+++ Entries provided +++
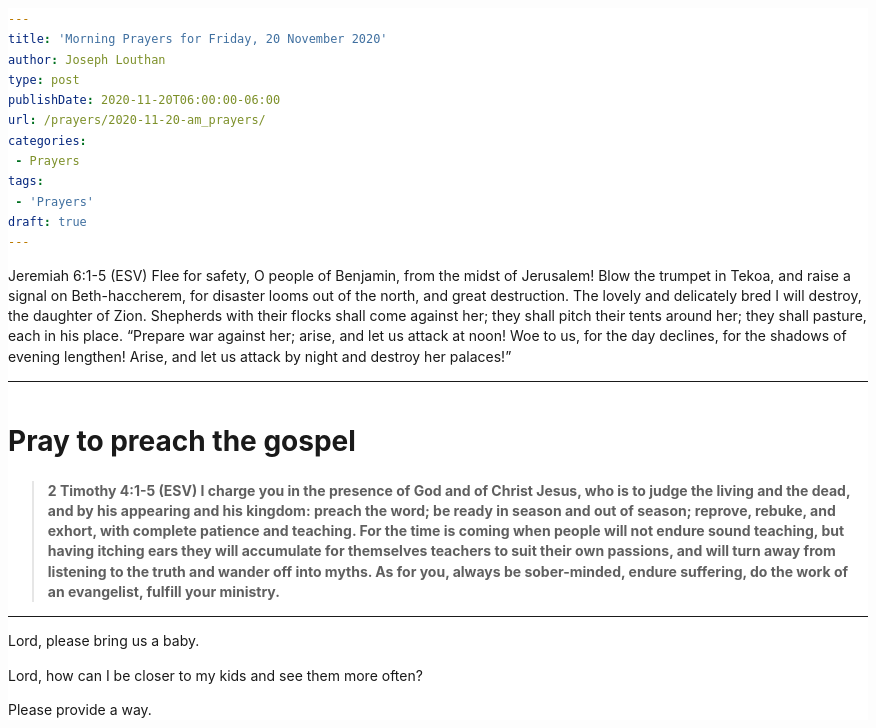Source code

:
 ```yaml
---
title: 'Morning Prayers for Friday, 20 November 2020'
author: Joseph Louthan
type: post
publishDate: 2020-11-20T06:00:00-06:00
url: /prayers/2020-11-20-am_prayers/
categories:
 - Prayers
tags:
 - 'Prayers'
draft: true
---
```


Jeremiah 6:1-5 (ESV) Flee for safety, O people of Benjamin,
from the midst of Jerusalem!
Blow the trumpet in Tekoa,
and raise a signal on Beth-haccherem,
for disaster looms out of the north,
and great destruction.
The lovely and delicately bred I will destroy,
the daughter of Zion.
Shepherds with their flocks shall come against her;
they shall pitch their tents around her;
they shall pasture, each in his place.
“Prepare war against her;
arise, and let us attack at noon!
Woe to us, for the day declines,
for the shadows of evening lengthen!
Arise, and let us attack by night
and destroy her palaces!”

---

# Pray to preach the gospel

> **2 Timothy 4:1-5 (ESV) I charge you in the presence of God and of Christ Jesus, who is to judge the living and the dead, and by his appearing and his kingdom: preach the word; be ready in season and out of season; reprove, rebuke, and exhort, with complete patience and teaching. For the time is coming when people will not endure sound teaching, but having itching ears they will accumulate for themselves teachers to suit their own passions, and will turn away from listening to the truth and wander off into myths. As for you, always be sober-minded, endure suffering, do the work of an evangelist, fulfill your ministry.**

---

Lord, please bring us a baby.

Lord, how can I be closer to my kids and see them more often?

Please provide a way.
+++
▶ [What is being asked] Using the material above, copy every line in which the string "attack" occurs.

▶ [Answer section]
arise, and let us attack at noon!
Arise, and let us attack by night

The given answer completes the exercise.